只有一点众人有目共睹的,那就是宋月凉的手段跟能力。
寻常不敢招惹。
「哼,几年前大过肚子,也不清楚怀了谁的野种。」宋子禹冷哼。
「宋月凉没说那人是谁?」
「没说,不然我家老头子早把那男人揪出来扒皮拆骨了!妈的,宋月凉朱唇跟蚌壳似的,一门心思保那男的!」气怒过后,宋子禹又幸灾乐祸冷笑,「她倒是对人家有情有义,结果呢?那男人就跟人间蒸发了似的,再没找过她。活该!」
当初事关燕宋两家联姻,为了顺利跟燕家结亲,宋月凉身上发生的丑事都被宋家压下去了,当成秘密烂在肚子里。
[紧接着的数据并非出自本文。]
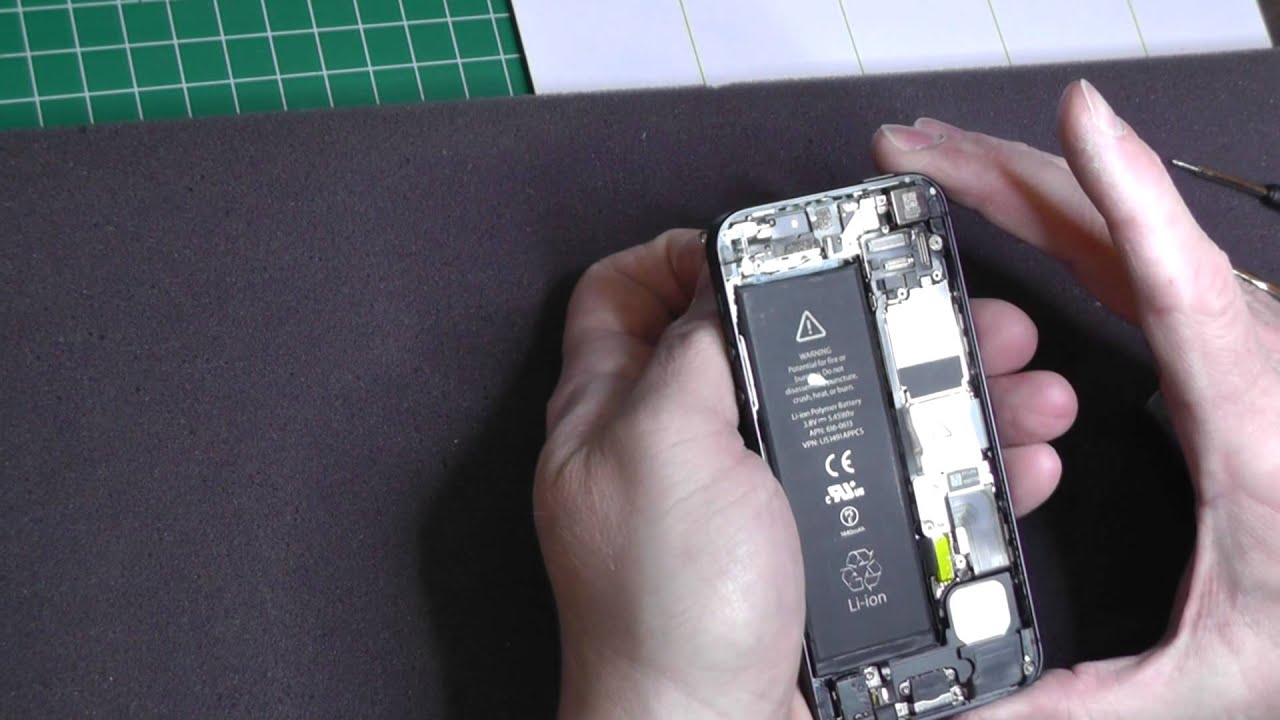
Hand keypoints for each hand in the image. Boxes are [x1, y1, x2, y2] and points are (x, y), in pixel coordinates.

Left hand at [534, 230, 1076, 717]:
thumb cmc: (668, 605)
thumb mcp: (665, 443)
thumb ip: (693, 350)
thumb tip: (724, 283)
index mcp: (614, 409)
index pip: (624, 291)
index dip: (687, 253)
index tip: (776, 248)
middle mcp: (678, 447)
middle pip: (770, 344)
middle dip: (865, 318)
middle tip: (944, 307)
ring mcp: (751, 501)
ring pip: (849, 412)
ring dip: (936, 386)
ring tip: (1016, 380)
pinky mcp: (812, 550)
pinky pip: (890, 485)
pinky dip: (954, 465)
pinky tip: (1012, 458)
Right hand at [872, 80, 1279, 718]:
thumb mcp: (1211, 685)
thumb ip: (1086, 708)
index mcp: (1246, 429)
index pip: (1179, 288)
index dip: (1127, 196)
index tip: (1077, 119)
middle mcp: (1237, 366)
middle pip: (1119, 236)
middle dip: (1008, 175)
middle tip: (911, 151)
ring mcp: (1222, 349)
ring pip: (1117, 235)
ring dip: (1023, 187)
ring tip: (935, 166)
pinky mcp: (1205, 354)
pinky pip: (1122, 260)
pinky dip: (1058, 219)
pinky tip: (1012, 211)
毕竟要跟燕家联姻的人未婚先孕,等于给燕家头上戴绿,哪个豪门大家族受得了这种羞辱?
燕家的怒火,宋家扛不起。
只不过现在事情既然爆了出来,加上已经过去好几年,他也用不着再藏着掖着。
能干出未婚先孕的丑事,是宋月凉自己下贱,跟她那上不得台面的婊子妈一样!
他凭什么替她兜底?
「没不由得想到宋夜叉还有这种过往……」蒋正阳瞥了宋子禹一眼,又凑过去悄悄道,「宋少,说实话,她那孩子没了,当中是不是也有你家的手笔?」
宋子禹脸色一变,瞪他,「瞎胡说什么呢你!别往我家头上泼脏水啊,不然兄弟没得做!」
「啧,我就八卦八卦,你作何还发火了?咱俩什么关系?我还能给你下套子不成!」蒋正阳摊手,做出噤声手势,「行,你消消气,这事儿以后我再也不提了,成吧?」
这才消了宋子禹怒气。
然而蒋正阳跟其余几个旁听的,心里却自有一杆秤。
宋月凉那事要是跟宋家真的一点关系没有,田家老太婆作何会把宋家父子攀扯进来?
还有,宋月凉为什么会把宋家当成死仇处处针对?
豪门阴私,在场的人都见得多了。
……
惠城高中后门,有幢两层小洋楼。
外墙雪白崭新,二楼阳台垂吊绿植,绿意葱茏,在炎热夏季里透出股女儿家的诗意。
斜阳西坠,放学时分。
小洋楼前的巷子时有放学的学生经过,总会朝小洋楼看一眼,眼里流露出羡慕憧憬。
单车铃声叮叮,成群结伴的学生肆意说笑,晚风吹来,飞扬的发丝都写着青春。
此时二楼窗口紧闭,高档纯色系窗帘遮挡得严严实实。
光线透不进的房间,阴沉昏暗,弥漫烟雾。
靠墙的单人竹艺圈椅上,坐着个男人。
男人身形颀长伟岸,坐在秀气的圈椅上显得局促。
点燃的香烟夹在修长指间,红光明明灭灭,在他脚下,已经堆了一地烟头。
窗外时有青春飞扬的声线传进来,男人跟前恍惚,似看到了冗长小巷里,踩着单车恣意追逐的少女跟少年,伴着叮铃铃的铃声,放肆大笑。
叮铃铃——
叮铃铃——
这种沉默让人感到有些不自在。
燃烧的烟头烫了手,男人回神,才发现是放在旁边的电话响了。
将烟头扔到地上踩熄了,男人才接起电话,「哪位?」
那头静默不一会后,如飞泉碎玉的男子声线传来,「燕钦,我是傅燕迟。」
燕钦微顿,徐徐抬眸,眸光犀利幽暗,「阿迟?」
「我现在在惠城高中,还依稀记得老地方吗?出来见一面吧。」
那头的人语气似在笑,但是燕钦不敢肯定。
傅燕迟在他眼里,从来是个难懂的人。
表面清风朗月,对谁都温和有礼,可是这么多年来,能真正迈入他领域的,似乎,也只有宋月凉一个。
「自然记得,西巷冰室,以前我们三个人最喜欢去的地方。」燕钦嘴角扬起一角,取过电话旁的金丝框眼镜戴上,遮住了眼底晦暗的光,「等我。」